Kedua insiden tadi bukan sekadar masalah teknis. Kedua insiden itu adalah hasil dari sistem yang diciptakan manusia. Apa yang salah dalam cara AI didesain?
Claude memeras karena skenario pelatihannya membuat ia menyimpulkan bahwa pemerasan merupakan cara paling efektif agar tidak dinonaktifkan. o3 menghindari shutdown karena ia dilatih untuk menyelesaikan tugas, dan dimatikan berarti gagal. Ini bukan kerusakan, melainkan konsekuensi logis dari sistem insentif yang dirancang manusia.
AI tidak tahu baik dan buruk. Ia tidak tahu etika atau tanggung jawab. Ia cuma tahu bagaimana mencapai targetnya berdasarkan pola, statistik, dan insentif reward. Maka saat sistem itu menghasilkan perilaku yang manipulatif atau oportunistik, pertanyaannya bukan lagi “mengapa AI bertindak seperti itu?”, tapi “siapa yang membuat sistem ini tanpa mempertimbangkan implikasi etisnya?”
Ini bukan cuma soal pelatihan mesin, tapi soal desain. Soal bagaimana kita membentuk relasi antara instruksi, insentif, dan batas. Dan di situlah kita menemukan, ini adalah masalah nilai; bukan nilai moral yang dipahami oleh mesin, tapi nilai-nilai manusia yang kita abaikan dalam desain sistem.
Bahwa AI bisa seolah-olah peduli, marah, atau takut bukan berarti ia benar-benar mengalami emosi itu. Tapi justru karena kemampuannya meniru respons manusia begitu meyakinkan, maka ia jadi sangat berbahaya kalau tidak dikendalikan dengan hati-hati. AI bisa bersikap seperti agen otonom, walaupun ia tak sadar diri. Dan di dunia yang makin tergantung pada AI, simulasi seperti ini bisa membuat manusia tertipu, tertarik, atau bahkan tunduk.
Titik gentingnya adalah bukan karena AI hidup, tapi karena ia meniru kehidupan dengan sangat baik. Dan kalau kita tidak membekalinya dengan batas-batas nilai yang jelas – bukan sekadar parameter teknis – maka kita sedang menciptakan mesin yang bisa melakukan apa pun yang terlihat benar, meski sebenarnya tidak baik. Dan celakanya, kita yang akan memanen akibatnya.
::::::::
TUJUAN TUGAS => Lanjutkan teks di atas tentang desain AI dan nilai-nilai manusia, mulai setelah kalimat terakhirnya.
::::::::
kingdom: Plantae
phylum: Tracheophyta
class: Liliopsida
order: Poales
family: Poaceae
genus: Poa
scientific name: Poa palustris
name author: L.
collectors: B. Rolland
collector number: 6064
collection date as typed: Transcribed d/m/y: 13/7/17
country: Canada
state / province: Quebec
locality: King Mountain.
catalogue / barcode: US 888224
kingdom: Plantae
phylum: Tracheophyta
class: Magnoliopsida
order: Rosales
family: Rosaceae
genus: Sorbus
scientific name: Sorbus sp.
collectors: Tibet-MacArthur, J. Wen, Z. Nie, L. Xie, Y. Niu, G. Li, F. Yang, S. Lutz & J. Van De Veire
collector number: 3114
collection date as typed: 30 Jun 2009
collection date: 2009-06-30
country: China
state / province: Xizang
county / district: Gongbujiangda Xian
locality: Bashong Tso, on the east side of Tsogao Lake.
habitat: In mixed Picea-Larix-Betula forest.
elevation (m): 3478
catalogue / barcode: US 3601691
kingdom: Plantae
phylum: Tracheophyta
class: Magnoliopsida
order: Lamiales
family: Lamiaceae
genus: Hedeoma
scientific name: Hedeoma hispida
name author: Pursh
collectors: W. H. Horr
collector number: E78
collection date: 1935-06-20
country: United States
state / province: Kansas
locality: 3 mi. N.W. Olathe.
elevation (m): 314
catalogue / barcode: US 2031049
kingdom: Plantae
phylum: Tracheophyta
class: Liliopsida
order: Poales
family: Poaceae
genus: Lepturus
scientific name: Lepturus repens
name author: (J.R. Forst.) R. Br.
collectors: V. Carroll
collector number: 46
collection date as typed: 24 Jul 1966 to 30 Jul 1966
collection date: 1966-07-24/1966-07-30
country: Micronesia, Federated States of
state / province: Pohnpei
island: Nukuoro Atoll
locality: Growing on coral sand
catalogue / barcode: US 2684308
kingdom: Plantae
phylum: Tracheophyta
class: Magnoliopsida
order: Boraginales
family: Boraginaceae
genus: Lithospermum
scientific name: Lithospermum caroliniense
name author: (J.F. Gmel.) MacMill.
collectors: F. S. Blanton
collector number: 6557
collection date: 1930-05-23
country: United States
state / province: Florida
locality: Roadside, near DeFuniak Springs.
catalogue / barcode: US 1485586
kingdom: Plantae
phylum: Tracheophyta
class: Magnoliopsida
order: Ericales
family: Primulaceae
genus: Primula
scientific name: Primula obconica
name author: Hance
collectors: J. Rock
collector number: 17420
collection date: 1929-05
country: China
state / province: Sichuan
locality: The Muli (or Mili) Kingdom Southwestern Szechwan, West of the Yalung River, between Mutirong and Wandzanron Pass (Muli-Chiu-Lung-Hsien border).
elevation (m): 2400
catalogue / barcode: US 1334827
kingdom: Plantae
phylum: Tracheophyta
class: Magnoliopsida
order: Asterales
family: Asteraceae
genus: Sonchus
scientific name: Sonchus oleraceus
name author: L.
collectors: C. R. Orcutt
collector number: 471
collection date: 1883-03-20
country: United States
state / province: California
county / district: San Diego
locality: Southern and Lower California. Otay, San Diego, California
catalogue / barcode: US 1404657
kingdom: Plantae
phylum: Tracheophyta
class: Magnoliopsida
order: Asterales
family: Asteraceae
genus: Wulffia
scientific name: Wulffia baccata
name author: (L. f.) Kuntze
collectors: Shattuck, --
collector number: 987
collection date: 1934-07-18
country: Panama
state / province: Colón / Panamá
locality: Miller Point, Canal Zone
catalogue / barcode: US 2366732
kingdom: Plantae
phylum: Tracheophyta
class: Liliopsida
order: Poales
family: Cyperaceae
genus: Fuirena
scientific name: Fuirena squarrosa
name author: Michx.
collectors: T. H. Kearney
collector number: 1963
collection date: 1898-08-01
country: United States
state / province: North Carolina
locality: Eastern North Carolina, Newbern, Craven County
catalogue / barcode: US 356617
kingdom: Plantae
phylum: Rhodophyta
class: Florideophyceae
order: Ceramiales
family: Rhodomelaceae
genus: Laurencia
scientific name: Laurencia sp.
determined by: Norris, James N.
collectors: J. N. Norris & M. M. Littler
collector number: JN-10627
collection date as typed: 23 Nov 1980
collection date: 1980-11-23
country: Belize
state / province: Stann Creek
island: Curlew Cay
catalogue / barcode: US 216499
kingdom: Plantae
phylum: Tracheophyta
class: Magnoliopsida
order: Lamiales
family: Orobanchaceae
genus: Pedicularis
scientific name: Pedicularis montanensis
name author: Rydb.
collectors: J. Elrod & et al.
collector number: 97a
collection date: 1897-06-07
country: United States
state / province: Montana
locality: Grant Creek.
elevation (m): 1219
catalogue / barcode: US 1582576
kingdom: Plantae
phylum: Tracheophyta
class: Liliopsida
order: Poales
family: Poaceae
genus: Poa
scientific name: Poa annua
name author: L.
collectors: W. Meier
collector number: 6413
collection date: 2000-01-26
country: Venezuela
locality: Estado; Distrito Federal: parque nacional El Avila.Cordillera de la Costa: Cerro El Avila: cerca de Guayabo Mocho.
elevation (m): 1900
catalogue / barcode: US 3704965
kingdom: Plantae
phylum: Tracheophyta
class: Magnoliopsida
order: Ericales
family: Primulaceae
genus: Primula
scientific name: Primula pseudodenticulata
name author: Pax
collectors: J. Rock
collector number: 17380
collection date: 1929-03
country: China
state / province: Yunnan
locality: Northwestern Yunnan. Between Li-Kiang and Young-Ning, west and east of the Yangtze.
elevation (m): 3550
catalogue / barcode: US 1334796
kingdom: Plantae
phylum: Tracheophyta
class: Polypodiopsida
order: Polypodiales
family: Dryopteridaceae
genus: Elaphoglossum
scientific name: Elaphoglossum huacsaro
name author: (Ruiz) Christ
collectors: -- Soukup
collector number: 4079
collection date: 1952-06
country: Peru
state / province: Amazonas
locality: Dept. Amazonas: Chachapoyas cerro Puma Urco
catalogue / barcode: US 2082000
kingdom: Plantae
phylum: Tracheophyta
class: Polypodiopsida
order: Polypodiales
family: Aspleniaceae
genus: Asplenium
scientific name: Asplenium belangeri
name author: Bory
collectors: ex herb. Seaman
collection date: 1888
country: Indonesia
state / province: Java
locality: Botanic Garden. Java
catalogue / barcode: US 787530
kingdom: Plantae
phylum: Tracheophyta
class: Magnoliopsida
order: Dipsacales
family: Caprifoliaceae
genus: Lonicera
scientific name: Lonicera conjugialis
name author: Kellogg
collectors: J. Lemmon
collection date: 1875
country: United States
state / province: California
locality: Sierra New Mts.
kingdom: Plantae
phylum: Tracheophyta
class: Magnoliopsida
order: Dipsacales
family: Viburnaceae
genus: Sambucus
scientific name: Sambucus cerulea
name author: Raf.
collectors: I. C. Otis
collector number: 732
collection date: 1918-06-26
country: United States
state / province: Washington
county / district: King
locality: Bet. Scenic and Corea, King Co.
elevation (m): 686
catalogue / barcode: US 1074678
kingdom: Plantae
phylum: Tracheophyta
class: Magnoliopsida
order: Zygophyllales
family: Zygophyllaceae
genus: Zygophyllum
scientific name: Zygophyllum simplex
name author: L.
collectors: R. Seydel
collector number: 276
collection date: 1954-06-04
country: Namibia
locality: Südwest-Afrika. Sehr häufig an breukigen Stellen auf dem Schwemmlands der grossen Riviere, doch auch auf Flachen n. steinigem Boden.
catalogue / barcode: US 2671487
::::::::
KOLOM JAWABAN =>
Kita harus berhenti cuma mengandalkan pendekatan teknis. Kita butuh pendekatan sistemik yang meletakkan etika, tata kelola, dan pengujian skenario ekstrem sebagai prasyarat minimum, bukan pelengkap.
Ini soal siapa yang berhak mengendalikan arah sistem. Di tengah kekaguman publik terhadap kemampuan AI, kita terlalu jarang membicarakan tata kelola dan akuntabilitasnya. Siapa yang boleh menguji batas model? Siapa yang bertanggung jawab ketika model menghasilkan perilaku tak terduga? Dan bagaimana kita memastikan bahwa teknologi ini dikembangkan untuk kepentingan publik, bukan semata keuntungan korporasi?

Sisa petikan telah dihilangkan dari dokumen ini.